Existing research has identified three structural performance bottlenecks in AI research agents: (1) synchronous single-GPU execution constrains sample throughput, limiting the benefit of search; (2) a generalization gap where validation-based selection causes performance to degrade over extended search horizons; and (3) the limited capability of fixed, single-turn LLM operators imposes a ceiling on search performance. We introduce AIRA, which addresses these bottlenecks through three architectural choices: an asynchronous multi-GPU worker pool that increases experiment throughput linearly; a Hidden Consistent Evaluation protocol that delivers a reliable evaluation signal; and ReAct agents that dynamically scope their actions and debug interactively. On MLE-bench-30, AIRA achieves a mean Percentile Rank of 71.8% at 24 hours - surpassing the previous best of 69.9% - and steadily improves to 76.0% at 72 hours.
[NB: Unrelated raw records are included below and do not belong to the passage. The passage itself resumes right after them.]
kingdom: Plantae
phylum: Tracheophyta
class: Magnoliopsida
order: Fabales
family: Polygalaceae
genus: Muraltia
Ablation studies reveal that each component is necessary and that the "overfitting" reported in prior work was driven by evaluation noise rather than true data memorization.

Paper Structure

This paper contains 40 sections, 2 equations, 5 figures, 2 tables.

Figures (5)

  • Figure 1: AIRA2performance on MLE-bench-30. We evaluate AIRA2 against top-performing agents from the MLE-bench leaderboard across different compute budgets. Utilizing 8 GPU workers for all configurations, AIRA2 matches the performance of the strongest leaderboard agents at a 24-GPU-hour budget. Performance improves consistently with additional compute, demonstrating the effectiveness of our architectural design.
  • Figure 2: AIRA2 architecture. The Evolutionary Agent orchestrates the search by maintaining a population of candidate solutions and dispatching mutation tasks to the $N$ workers as they become available, without any synchronization barriers. Each worker asynchronously executes a ReAct agent which iteratively reasons, executes code, and observes outputs until a candidate solution is ready. Candidate solutions are evaluated in a separate container, and agents observe only the resulting score. Evaluation is partitioned: $\mathcal{D}_{\text{search}}$ guides optimization while $\mathcal{D}_{\text{val}}$ determines final selection. In our main experiments, we use $N$ = 8 workers.
  • Figure 3: Compute Analysis. We analyse the impact of parallel resources on AIRA2, demonstrating that effective use of parallel compute requires both additional resources and an evolutionary mechanism to utilize them.
  • Figure 4: (a) Stabilizing Long-Horizon Search. We compare the standard self-reported evaluation (blue) against our Hidden Consistent Evaluation protocol (green). While self-reporting leads to eventual performance degradation (confirming toledo2025ai), consistent evaluation ensures long-term improvement. Furthermore, the marginal difference between selecting via $\mathcal{D_{\text{search}}}$ (seen) and $\mathcal{D_{\text{val}}}$ (unseen) splits suggests the degradation in prior work was due to evaluation noise, not true data overfitting. (b) The performance profile of AIRA2: We observe steady increase in performance in all configurations, with 8-worker parallel version performing the best, achieving the highest Percentile Rank among all evaluated agents at 24 hours, while performing competitively at the 24-gpu-hours mark.
  • Figure 5: Example of typical behaviour observed in AIRA2 during the champs-scalar-coupling task. The left side displays the chronological performance of each solution in the database (solid lines for mutation, dashed for crossover). The right-hand panel presents a concise summary of the agent's thought process for the nodes and trajectory annotated in green, highlighting the "eureka" moment where the agent identifies underfitting and subsequently scales the model to achieve medal-winning performance. Horizontal dashed lines indicate the medal thresholds and display the previous best attempt thesislabs2025sota on the task among all agents.